Issues¶
NEED UPDATE
4 hour batteries + renewables are not sufficient to meet all system peaks - particularly in the late 2030s and beyond. It is entirely possible for a sustained renewables drought to leave the fleet of 4 hour batteries entirely spent.
When there are simultaneous low solar and wind over a full day, the optimal operation of the system uses 4 hour battery in the morning and evening peaks. Middle of the day had generation from 12 hr PHES and USE, while simultaneously charging the 4 hour batteries for use in the evening.
From an engineering perspective this suggests some peaking gas is required, however the economics of OCGTs are very challenging. The increased LCOE will no doubt further reduce the economic viability of OCGTs as a solution to meet these uncovered peaks. AEMO got around this problem by including deeper storages (up to 12 hours) in their modelling.
If we meet USE requirements and no further new entrants are profitable then we should let the prices outcomes be what they are. But perhaps this will change when a model with long term TWPs over $100 per MWh.
new entrant¶
what is the reason for projects getting off the ground, even modelling doesn't show that they should be economic at least for 5+ years.
input costs are too high?
price forecasts are lower than others?
these projects have additional sources of revenue we don't capture?

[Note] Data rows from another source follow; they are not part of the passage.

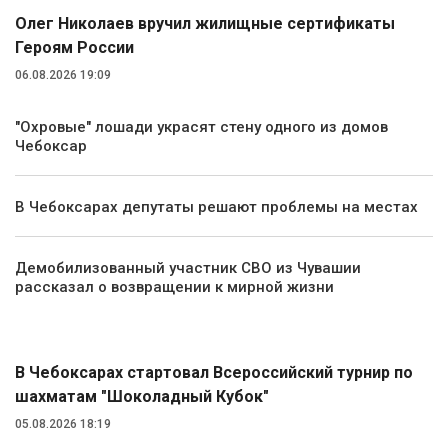
Олег Николаев вручил жилищные сертификаты
Героям России
06.08.2026 19:09
"Охровые" лошади украсят стену одного из домов
Чебоксар
В Чебоксарах депутаты решают проблемы на местах
Демобилизованный участник СВО из Чувашии
рассказал о возвращении к мирной жизни
Спорт
В Чебоксарах стартовал Всероссийский турнир по
шахматам "Шоколадный Кубок"
05.08.2026 18:19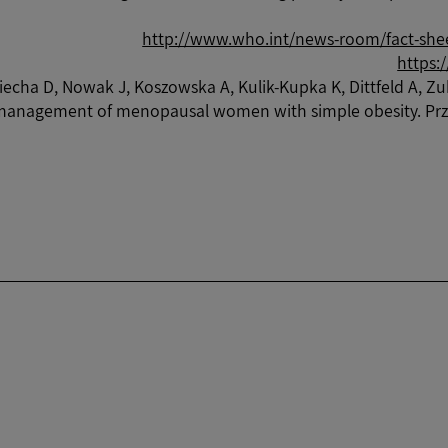
http://www.who.int/news-room/fact-sheet
https:
iecha D, Nowak J, Koszowska A, Kulik-Kupka K, Dittfeld A, Z
y management of menopausal women with simple obesity. Pr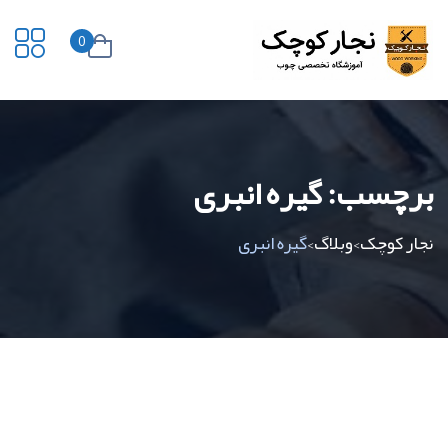
0
برچسب:
گیره انبری
نجار کوچک
وبلاگ
گیره انبری
>
>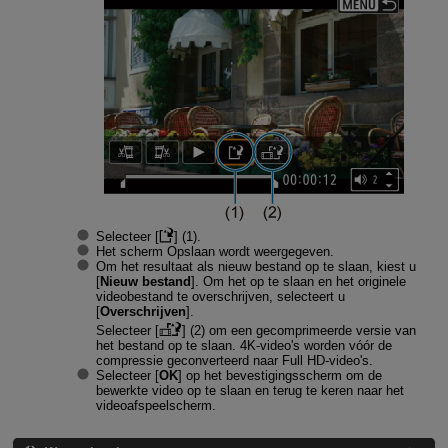
Selecteer [
] (1).
Het scherm Opslaan wordt weergegeven.
Om het resultaat als nieuw bestand op te slaan, kiest u
[
Nieuw bestand
]. Om het op te slaan en het originele
videobestand te overschrijven, selecteert u
[
Overschrijven
].
Selecteer [
] (2) om een gecomprimeerde versie van
het bestand op te slaan. 4K-video's worden vóór de
compressie geconverteerd naar Full HD-video's.
Selecteer [
OK
] op het bevestigingsscherm om de
bewerkte video op te slaan en terug te keren naar het
videoafspeelscherm.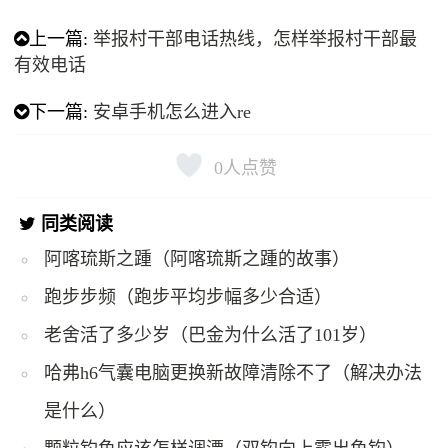
上一篇:
举报村干部电话热线，怎样举报村干部最
有效电话
下一篇:
安卓手机怎么进入re
0
人点赞
同类阅读
阿喀琉斯之踵（阿喀琉斯之踵的故事）
跑步步频（跑步平均步幅多少合适）
老舍活了多少岁（巴金为什么活了101岁）
哈弗h6气囊电脑更换新故障清除不了（解决办法
是什么）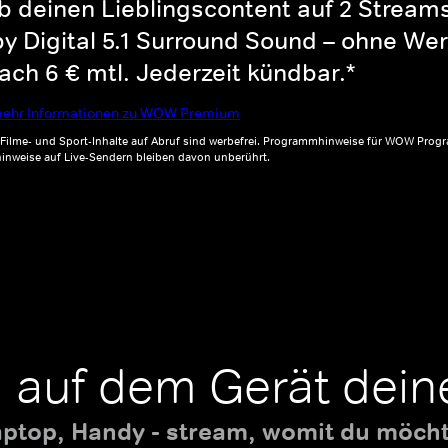
b deinen Lieblingscontent auf 2 Streams 
y Digital 5.1 Surround Sound – ohne Wer
ch 6 € mtl. Jederzeit kündbar.*
ehr Informationen zu WOW Premium
, Filme- und Sport-Inhalte auf Abruf sind werbefrei. Programmhinweise für WOW Progr
inweise auf Live-Sendern bleiben davon unberührt.
 auf dem Gerät dein
aptop, Handy - stream, womit du möchte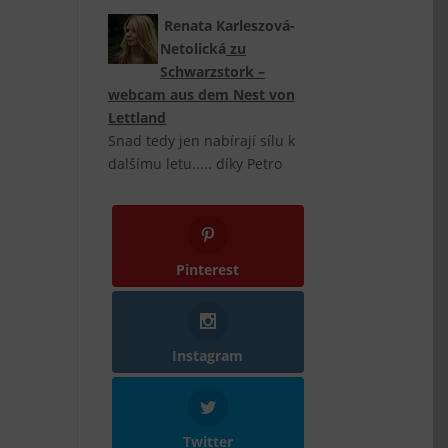
Renata Karleszová-
Netolická
zu
Schwarzstork –
webcam aus dem Nest von
Lettland
Snad tedy jen nabírají sílu k
dalšímu letu..... díky Petro
Pinterest
Instagram
Twitter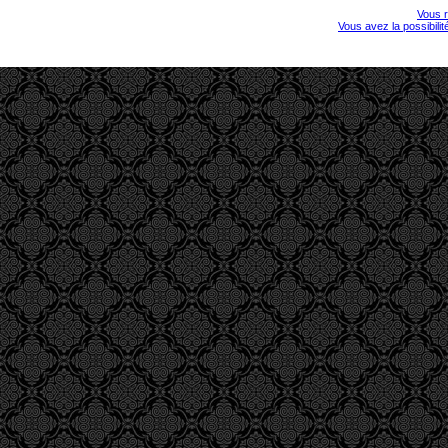
Vous r
Vous avez la possibili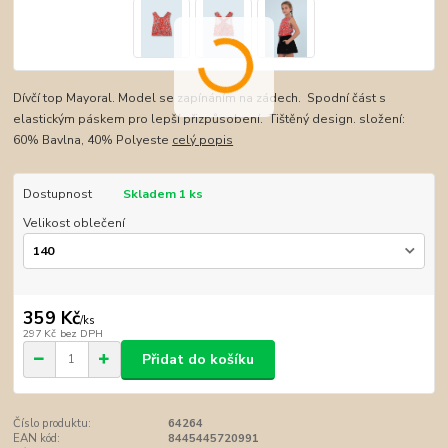
Dívčí top Mayoral. Model se zapínáním na zádech. Spodní část s
elastickým páskem pro lepší přizpůsobení. Tištěný design. složení:
60% Bavlna, 40% Polyeste
celý popis
Dostupnost
Skladem 1 ks
Velikost oblečení
359 Kč
/
ks
297 Kč
bez DPH
Přidat do košíku
Číslo produktu:
64264
EAN kód:
8445445720991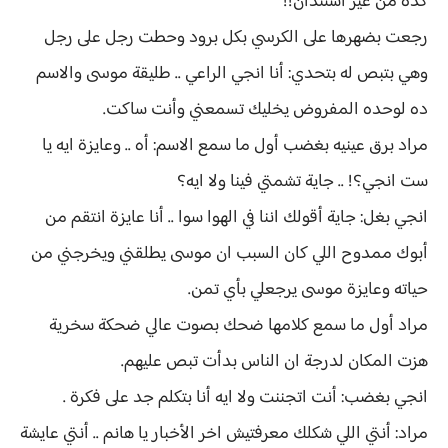
كدة من غير استئذان!!
رجعت بضهرها على الكرسي بكل برود وحطت رجل على رجل
وهي بتبص له بتحدي: أنا انجي الراعي .. طليقة موسى والاسم
ده لوحده المفروض يخليك تسمعني وأنت ساكت.
مراد برق عينيه بغضب أول ما سمع الاسم: أه .. وعايزة ايه يا
ست انجي؟! .. جاية تشمتي فينا ولا ايه؟
انجي بغل: جاية أقولك اننا في الهوا سوا .. أنا عايزة انتقم من
أبوك ممدوح اللي كان السبب ان موسى يطلقني ويخرجني من
حياته وعايزة موسى يرجعلي بأي تمن.
مراد أول ما سمع كلامها ضحك بصوت عالي ضحكة سخرية
هزت المكان لدرجة ان الناس بدأت تبص عليهم.
انجي بغضب: أنت اتجننت ولا ايه أنا بتكلم جد على فكرة .
مراد: أنتي اللي شكلك معرفتيش اخر الأخبار يا هانم .. أنتي عايشة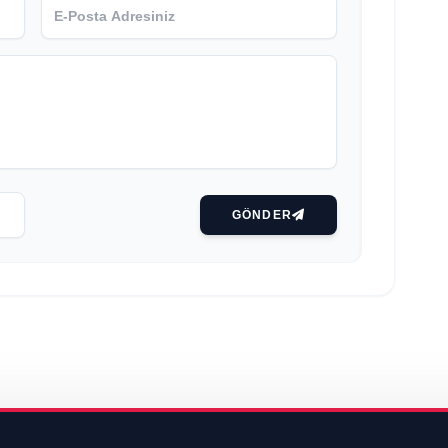
GÖNDER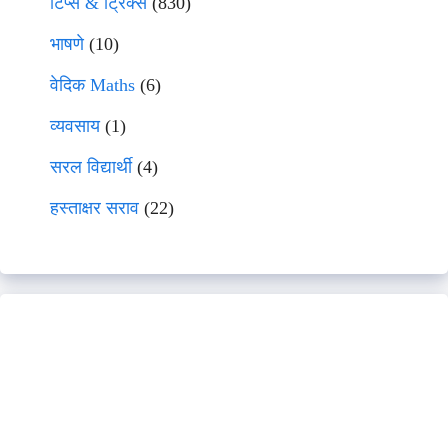
टिप्स & ट्रिक्स
(830)
भाषणे
(10)
वेदिक Maths
(6)
व्यवसाय
(1)
सरल विद्यार्थी
(4)
हस्ताक्षर सराव
(22)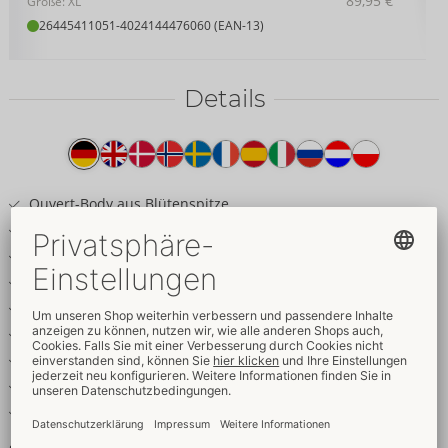
89,95 €
Größe: XL
26445411051
-
4024144476060 (EAN-13)
Details
Produkttext
Ouvert-Body aus Blütenspitze
Mit elastischen Samtbändern
Schöne roségoldfarbene Schmuckelemente
Verführerisch busenfrei
String einladend offen im Schritt
Stimulierende Schrittkette abnehmbar
Schenkelketten abnehmbar
Träger und Rückenriemen verstellbar
Weich & elastisch für hohen Tragekomfort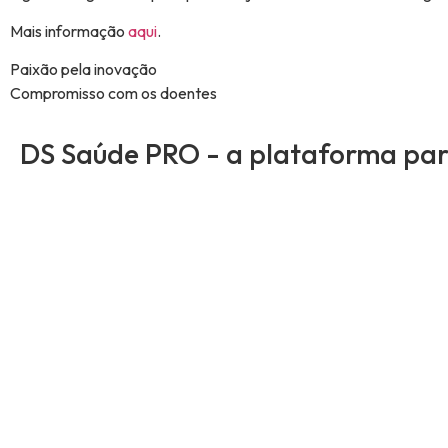
Mais informação
aqui
.
Paixão pela inovação
Compromisso com os doentes
DS Saúde PRO - a plataforma para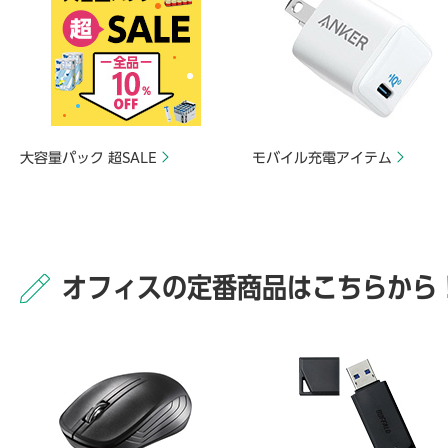
大容量パック 超SALE
モバイル充電アイテム
オフィスの定番商品はこちらから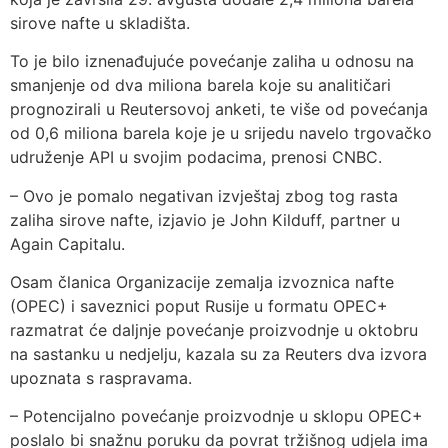
sirove nafte u skladišta.
To je bilo iznenađujuće povećanje zaliha u odnosu na
smanjenje od dva miliona barela koje su analitičari
prognozirali u Reutersovoj anketi, te više od povećanja
od 0,6 miliona barela koje je u srijedu navelo trgovačko
udruženje API u svojim podacima, prenosi CNBC.
– Ovo je pomalo negativan izvještaj zbog tog rasta
zaliha sirove nafte, izjavio je John Kilduff, partner u
Again Capitalu.
Osam članica Organizacije zemalja izvoznica nafte
(OPEC) i saveznici poput Rusije u formatu OPEC+
razmatrat će daljnje povećanje proizvodnje u oktobru
na sastanku u nedjelju, kazala su za Reuters dva izvora
upoznata s raspravama.
– Potencijalno povećanje proizvodnje u sklopu OPEC+
poslalo bi snažnu poruku da povrat tržišnog udjela ima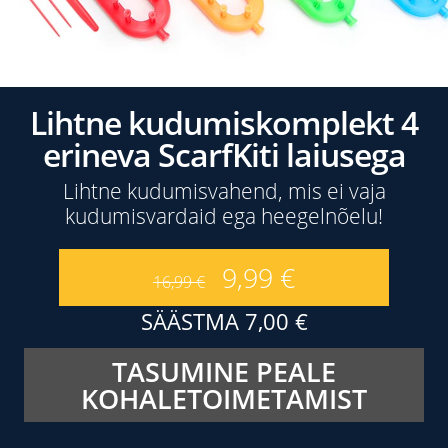
Lihtne kudumiskomplekt 4
erineva ScarfKiti laiusega
Lihtne kudumisvahend, mis ei vaja
kudumisvardaid ega heegelnõelu!
9,99
€
16,99
€
SÄÄSTMA
7,00
€
TASUMINE PEALE
KOHALETOIMETAMIST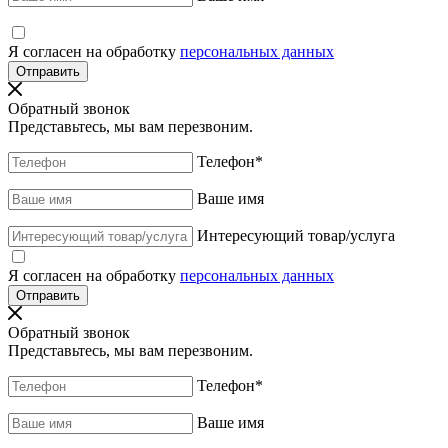
Я согласен на обработку
персональных данных
Обратный звонок
Представьтесь, мы вам перезвоним.
Телефон
*
Ваше имя
Интересующий товар/услуга
Я согласен на обработку
персональных данных
Обратный звонок
Представьтесь, мы вам перезвоним.
Телефон
*
Ваше имя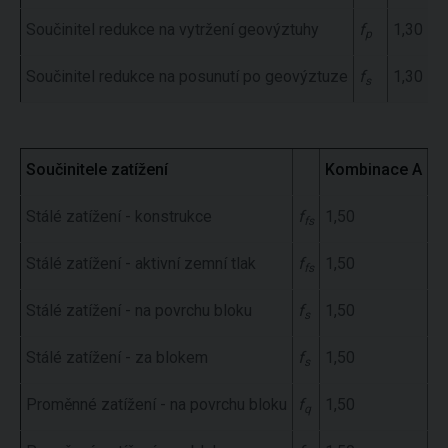
Součinitel redukce na vytržení geovýztuhy
f
1,30
p
Součinitel redukce na posunutí po geovýztuze
f
1,30
s
Součinitele zatížení
Kombinace A
K
Stálé zatížení - konstrukce
f
1,50
1,
fs
Stálé zatížení - aktivní zemní tlak
f
1,50
1,
fs
Stálé zatížení - na povrchu bloku
f
1,50
1,
s
Stálé zatížení - za blokem
f
1,50
1,
s
Proměnné zatížení - na povrchu bloku
f
1,50
0,
q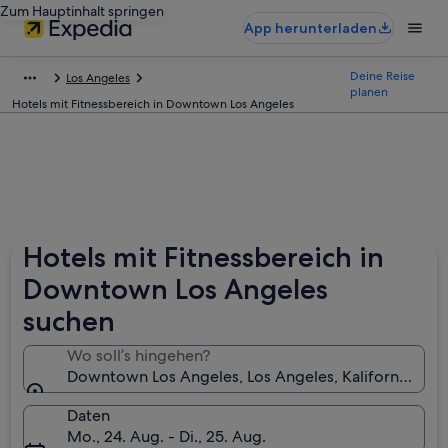
Zum Hauptinhalt springen
App herunterladen
Deine Reise
Los Angeles
planen
Hotels mit Fitnessbereich in Downtown Los Angeles
Hotels mit Fitnessbereich in
Downtown Los Angeles
suchen
Wo soll’s hingehen?
Downtown Los Angeles, Los Angeles, Kalifornien, U
Daten
Mo., 24. Aug. - Di., 25. Aug.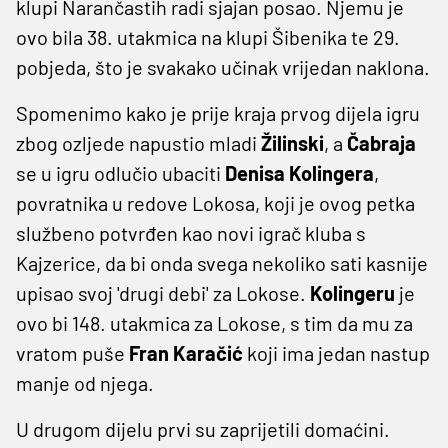
klupi Narančastih radi sjajan posao. Njemu je
ovo bila 38. utakmica na klupi Šibenika te 29.
pobjeda, što je svakako učinak vrijedan naklona.
Spomenimo kako je prije kraja prvog dijela igru
zbog ozljede napustio mladi
Žilinski
, a
Čabraja
se u igru odlučio ubaciti
Denisa Kolingera
,
povratnika u redove Lokosa, koji je ovog petka
službeno potvrđen kao novi igrač kluba s
Kajzerice, da bi onda svega nekoliko sati kasnije
upisao svoj 'drugi debi' za Lokose.
Kolingeru
je
ovo bi 148. utakmica za Lokose, s tim da mu za
vratom puše
Fran Karačić
koji ima jedan nastup
manje od njega.
U drugom dijelu prvi su zaprijetili domaćini.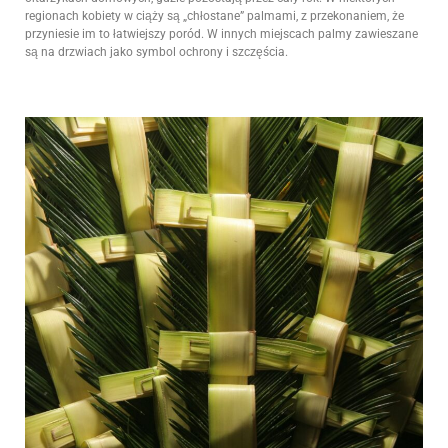
regionach kobiety w ciąży są „chłostane” palmami, z przekonaniem, że
przyniesie im to łatwiejszy poród. W innych miejscach palmy zawieszane
są na drzwiach jako symbol ochrony i szczęścia.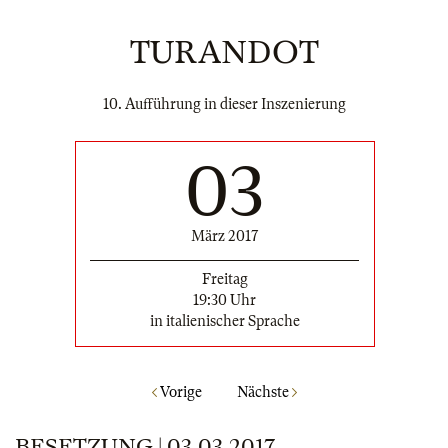
TURANDOT
10. Aufführung in dieser Inszenierung
03
März 2017
Freitag
19:30 Uhr
in italienischer Sprache
Vorige
Nächste
BESETZUNG | 03.03.2017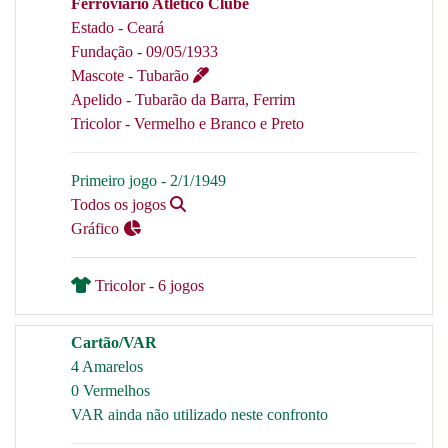
Ferroviário Atlético Clube
Estado - Ceará
Fundação - 09/05/1933
Mascote - Tubarão
Apelido - Tubarão da Barra, Ferrim
Tricolor - Vermelho e Branco e Preto
Primeiro jogo - 2/1/1949
Todos os jogos
Gráfico
Tricolor - 6 jogos
Cartão/VAR
4 Amarelos
0 Vermelhos
VAR ainda não utilizado neste confronto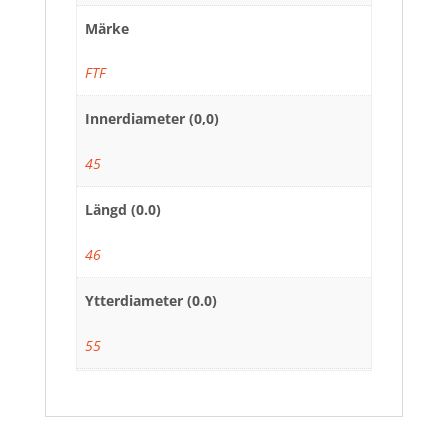
Märke
FTF
Innerdiameter (0,0)
45
Längd (0.0)
46
Ytterdiameter (0.0)
55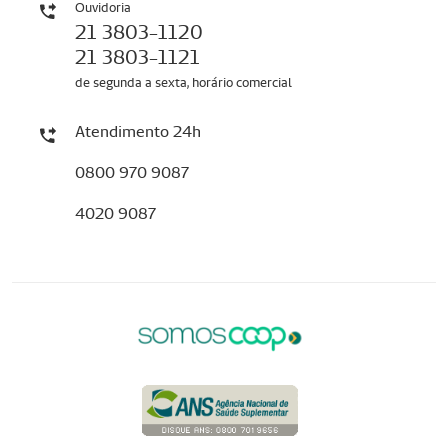
Ouvidoria
21 3803-1120
21 3803-1121
de segunda a sexta, horário comercial
Atendimento 24h
0800 970 9087
4020 9087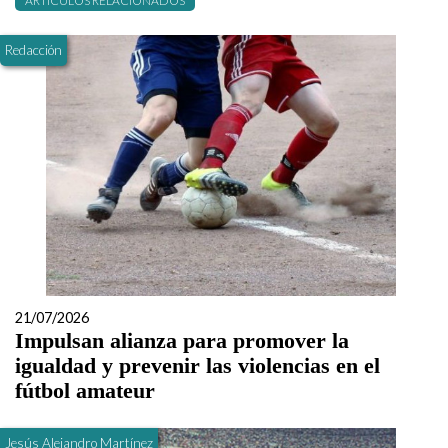
ARTÍCULOS RELACIONADOS
Redacción
21/07/2026
Impulsan alianza para promover la
igualdad y prevenir las violencias en el
fútbol amateur
Jesús Alejandro Martínez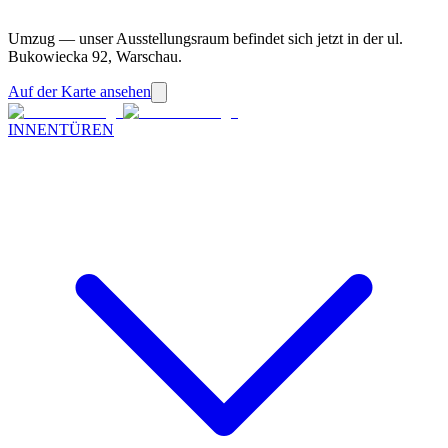
Umzug — unser Ausstellungsraum befindet sich jetzt in der ul.
Bukowiecka 92, Warschau.
Auf der Karte ansehen
INNENTÜREN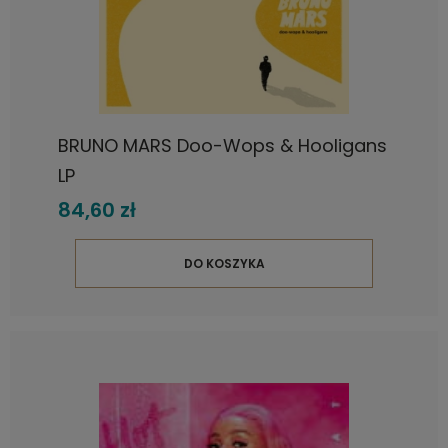
BRUNO MARS Doo-Wops & Hooligans
LP
84,60 zł
DO KOSZYKA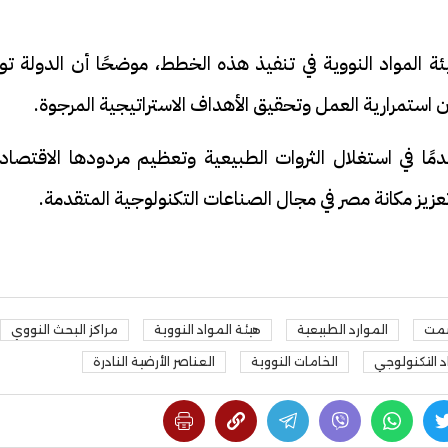
ئة المواد النووية في تنفيذ هذه الخطط، موضحًا أن الدولة تو
 استمرارية العمل وتحقيق الأهداف الاستراتيجية المرجوة.
دمًا في استغلال الثروات الطبيعية وتعظيم مردودها الاقتصاد
زيز مكانة مصر في مجال الصناعات التكنولوجية المتقدمة.
مت
الموارد الطبيعية
هيئة المواد النووية
مراكز البحث النووي
د التكنولوجي
الخامات النووية
العناصر الأرضية النادرة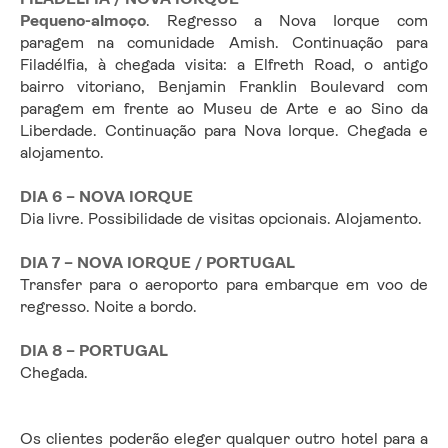
Pequeno-almoço
. Regresso a Nova Iorque com 
paragem na comunidade Amish. Continuação para 
Filadélfia, à chegada visita: a Elfreth Road, o antigo 
bairro vitoriano, Benjamin Franklin Boulevard com 
paragem em frente ao Museu de Arte e ao Sino da 
Liberdade. Continuação para Nova Iorque. Chegada e 
alojamento.
DIA 6 – NOVA IORQUE
Dia livre. Possibilidade de visitas opcionais. Alojamento.
DIA 7 – NOVA IORQUE
/ PORTUGAL
Transfer para o aeroporto para embarque em voo de 
regresso. Noite a bordo.
DIA 8 – PORTUGAL 
Chegada.
Os clientes poderão eleger qualquer outro hotel para a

Many projects getting off the ground are securing PPAs. This limits exposure to wholesale prices. Parties buying electricity via PPAs may not be motivated solely by price (e.g. helps government green and job credentials, helps corporates green credentials). Also investors do not always make smart decisions (dotcom bubble, subprime loans and the GFC, etc.). It is not clear that if they're willingly signing PPAs at a loss or if they found modelling to justify the PPA price as fair.